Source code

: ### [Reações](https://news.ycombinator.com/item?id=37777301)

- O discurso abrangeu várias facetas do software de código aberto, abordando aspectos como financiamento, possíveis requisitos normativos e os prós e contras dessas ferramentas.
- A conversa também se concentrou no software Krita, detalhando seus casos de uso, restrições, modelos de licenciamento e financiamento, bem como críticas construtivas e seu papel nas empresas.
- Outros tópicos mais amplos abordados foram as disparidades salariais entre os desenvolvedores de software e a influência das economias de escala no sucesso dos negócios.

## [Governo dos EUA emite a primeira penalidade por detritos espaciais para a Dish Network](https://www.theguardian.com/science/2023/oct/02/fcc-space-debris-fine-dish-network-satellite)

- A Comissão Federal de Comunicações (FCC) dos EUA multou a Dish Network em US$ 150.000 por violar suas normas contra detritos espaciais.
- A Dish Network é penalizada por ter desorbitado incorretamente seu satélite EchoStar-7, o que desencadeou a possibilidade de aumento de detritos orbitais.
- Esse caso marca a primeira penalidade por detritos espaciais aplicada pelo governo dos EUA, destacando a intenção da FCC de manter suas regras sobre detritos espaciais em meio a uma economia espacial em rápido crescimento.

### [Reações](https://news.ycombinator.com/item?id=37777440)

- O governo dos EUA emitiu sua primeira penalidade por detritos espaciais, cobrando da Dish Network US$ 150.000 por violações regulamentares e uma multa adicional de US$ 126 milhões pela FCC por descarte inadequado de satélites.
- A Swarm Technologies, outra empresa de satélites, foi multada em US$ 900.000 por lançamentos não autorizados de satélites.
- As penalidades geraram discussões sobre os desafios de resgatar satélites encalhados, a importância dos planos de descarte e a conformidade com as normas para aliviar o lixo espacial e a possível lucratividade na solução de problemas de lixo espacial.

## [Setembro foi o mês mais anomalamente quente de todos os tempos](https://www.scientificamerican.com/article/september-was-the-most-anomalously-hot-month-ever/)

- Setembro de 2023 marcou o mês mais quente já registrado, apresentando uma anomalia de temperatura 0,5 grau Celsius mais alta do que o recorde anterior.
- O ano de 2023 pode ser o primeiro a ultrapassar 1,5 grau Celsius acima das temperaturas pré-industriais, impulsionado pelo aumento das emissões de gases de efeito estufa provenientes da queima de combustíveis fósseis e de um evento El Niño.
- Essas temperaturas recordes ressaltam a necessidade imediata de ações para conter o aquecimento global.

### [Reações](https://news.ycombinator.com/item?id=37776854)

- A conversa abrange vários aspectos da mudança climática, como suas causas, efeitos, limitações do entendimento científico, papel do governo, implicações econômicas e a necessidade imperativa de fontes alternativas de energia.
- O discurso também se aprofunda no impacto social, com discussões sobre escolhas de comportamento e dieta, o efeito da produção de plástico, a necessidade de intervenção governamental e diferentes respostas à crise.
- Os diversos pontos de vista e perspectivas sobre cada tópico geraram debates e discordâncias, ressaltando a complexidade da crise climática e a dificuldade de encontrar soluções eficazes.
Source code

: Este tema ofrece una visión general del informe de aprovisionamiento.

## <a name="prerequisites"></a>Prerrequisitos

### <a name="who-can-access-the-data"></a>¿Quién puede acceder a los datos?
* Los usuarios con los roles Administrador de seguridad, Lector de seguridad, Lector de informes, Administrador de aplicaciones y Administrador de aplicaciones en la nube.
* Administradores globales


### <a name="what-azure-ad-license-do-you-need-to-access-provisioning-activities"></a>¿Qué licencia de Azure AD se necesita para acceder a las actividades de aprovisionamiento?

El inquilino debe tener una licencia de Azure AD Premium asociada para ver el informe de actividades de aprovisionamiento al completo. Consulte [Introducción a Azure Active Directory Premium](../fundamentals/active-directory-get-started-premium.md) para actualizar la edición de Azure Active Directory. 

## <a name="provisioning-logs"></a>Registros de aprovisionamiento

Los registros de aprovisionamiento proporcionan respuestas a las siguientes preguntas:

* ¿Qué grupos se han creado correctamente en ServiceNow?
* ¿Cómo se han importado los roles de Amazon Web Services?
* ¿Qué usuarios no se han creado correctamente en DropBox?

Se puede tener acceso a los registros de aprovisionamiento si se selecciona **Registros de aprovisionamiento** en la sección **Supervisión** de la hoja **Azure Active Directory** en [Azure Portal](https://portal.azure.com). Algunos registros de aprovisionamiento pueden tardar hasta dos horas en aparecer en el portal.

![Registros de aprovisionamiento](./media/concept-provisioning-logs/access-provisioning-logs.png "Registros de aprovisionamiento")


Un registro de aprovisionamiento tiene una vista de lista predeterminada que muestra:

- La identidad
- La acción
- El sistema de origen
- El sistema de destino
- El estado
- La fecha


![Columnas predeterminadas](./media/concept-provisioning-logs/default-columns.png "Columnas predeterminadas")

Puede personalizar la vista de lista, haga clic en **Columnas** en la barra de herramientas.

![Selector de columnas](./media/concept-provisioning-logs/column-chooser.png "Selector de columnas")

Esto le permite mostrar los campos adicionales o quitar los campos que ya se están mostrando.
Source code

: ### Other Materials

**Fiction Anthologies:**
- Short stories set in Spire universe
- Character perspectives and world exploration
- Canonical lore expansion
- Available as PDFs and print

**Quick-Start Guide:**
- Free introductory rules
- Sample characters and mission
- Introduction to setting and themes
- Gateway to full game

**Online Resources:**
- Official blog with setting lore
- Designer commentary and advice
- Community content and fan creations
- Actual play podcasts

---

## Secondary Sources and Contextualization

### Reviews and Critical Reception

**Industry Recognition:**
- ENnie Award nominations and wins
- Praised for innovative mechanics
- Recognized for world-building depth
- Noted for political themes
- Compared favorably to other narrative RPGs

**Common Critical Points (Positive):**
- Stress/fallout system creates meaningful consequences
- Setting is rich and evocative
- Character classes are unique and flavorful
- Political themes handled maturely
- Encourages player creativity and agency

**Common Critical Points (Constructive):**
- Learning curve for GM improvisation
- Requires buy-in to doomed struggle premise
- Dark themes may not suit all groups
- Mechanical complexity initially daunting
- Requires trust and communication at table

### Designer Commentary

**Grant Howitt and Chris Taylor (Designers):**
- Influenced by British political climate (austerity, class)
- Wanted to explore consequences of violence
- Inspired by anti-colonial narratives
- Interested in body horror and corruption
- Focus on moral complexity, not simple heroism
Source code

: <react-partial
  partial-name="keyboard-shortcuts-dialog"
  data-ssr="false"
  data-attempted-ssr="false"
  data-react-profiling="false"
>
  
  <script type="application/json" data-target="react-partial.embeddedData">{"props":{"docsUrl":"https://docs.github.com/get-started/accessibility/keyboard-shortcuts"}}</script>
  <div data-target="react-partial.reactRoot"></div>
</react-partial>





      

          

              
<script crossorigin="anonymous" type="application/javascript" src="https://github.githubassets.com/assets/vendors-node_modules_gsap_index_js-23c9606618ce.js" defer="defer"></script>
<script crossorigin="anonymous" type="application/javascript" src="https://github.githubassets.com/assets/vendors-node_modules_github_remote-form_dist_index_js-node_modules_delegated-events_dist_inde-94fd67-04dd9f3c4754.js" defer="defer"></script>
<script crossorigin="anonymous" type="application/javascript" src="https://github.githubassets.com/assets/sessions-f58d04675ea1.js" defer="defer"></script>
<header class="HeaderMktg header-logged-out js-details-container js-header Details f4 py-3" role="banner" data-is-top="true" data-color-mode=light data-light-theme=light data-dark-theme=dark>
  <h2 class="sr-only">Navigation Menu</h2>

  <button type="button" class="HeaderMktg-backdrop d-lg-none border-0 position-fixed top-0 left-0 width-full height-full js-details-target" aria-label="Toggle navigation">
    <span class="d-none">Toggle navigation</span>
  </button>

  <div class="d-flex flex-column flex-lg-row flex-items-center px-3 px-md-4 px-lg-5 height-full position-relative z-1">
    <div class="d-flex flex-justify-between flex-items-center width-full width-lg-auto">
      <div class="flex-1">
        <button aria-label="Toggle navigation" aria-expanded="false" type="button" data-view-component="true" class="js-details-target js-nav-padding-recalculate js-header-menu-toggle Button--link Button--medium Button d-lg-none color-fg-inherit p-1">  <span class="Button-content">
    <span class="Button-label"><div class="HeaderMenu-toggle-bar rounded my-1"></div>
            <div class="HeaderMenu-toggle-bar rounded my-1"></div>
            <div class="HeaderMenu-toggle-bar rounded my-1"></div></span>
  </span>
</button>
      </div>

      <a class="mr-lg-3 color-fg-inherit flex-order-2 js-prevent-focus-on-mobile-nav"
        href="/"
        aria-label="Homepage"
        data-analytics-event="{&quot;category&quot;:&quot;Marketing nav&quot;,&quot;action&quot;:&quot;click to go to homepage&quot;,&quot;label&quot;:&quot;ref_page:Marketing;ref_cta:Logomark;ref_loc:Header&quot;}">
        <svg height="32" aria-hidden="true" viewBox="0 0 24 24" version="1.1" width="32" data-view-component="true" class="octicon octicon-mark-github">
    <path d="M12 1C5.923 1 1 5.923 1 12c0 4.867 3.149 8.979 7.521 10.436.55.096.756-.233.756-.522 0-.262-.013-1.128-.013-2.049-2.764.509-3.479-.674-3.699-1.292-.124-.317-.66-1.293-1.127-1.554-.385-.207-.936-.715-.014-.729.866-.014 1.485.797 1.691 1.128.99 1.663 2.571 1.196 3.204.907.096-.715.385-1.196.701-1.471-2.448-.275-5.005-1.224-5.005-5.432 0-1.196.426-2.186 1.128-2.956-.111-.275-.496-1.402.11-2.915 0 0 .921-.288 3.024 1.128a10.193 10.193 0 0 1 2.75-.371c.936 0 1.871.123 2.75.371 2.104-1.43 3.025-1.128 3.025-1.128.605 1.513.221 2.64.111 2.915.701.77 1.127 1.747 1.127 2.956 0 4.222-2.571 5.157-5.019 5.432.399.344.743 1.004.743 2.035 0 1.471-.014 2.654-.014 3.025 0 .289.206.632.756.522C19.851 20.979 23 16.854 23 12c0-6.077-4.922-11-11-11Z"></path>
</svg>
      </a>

> **ABOUT THIS TASK**
In the entries above, one line contains "actividades de aprovisionamiento?" and another contains "El inquilino debe". Reproduce exactly those two lines and the lines between them, nothing else.

> **FINAL ANSWER**
### <a name="what-azure-ad-license-do-you-need-to-access-provisioning-activities"></a>¿Qué licencia de Azure AD se necesita para acceder a las actividades de aprovisionamiento?

El inquilino debe tener una licencia de Azure AD Premium asociada para ver el informe de actividades de aprovisionamiento al completo. Consulte [Introducción a Azure Active Directory Premium](../fundamentals/active-directory-get-started-premium.md) para actualizar la edición de Azure Active Directory. 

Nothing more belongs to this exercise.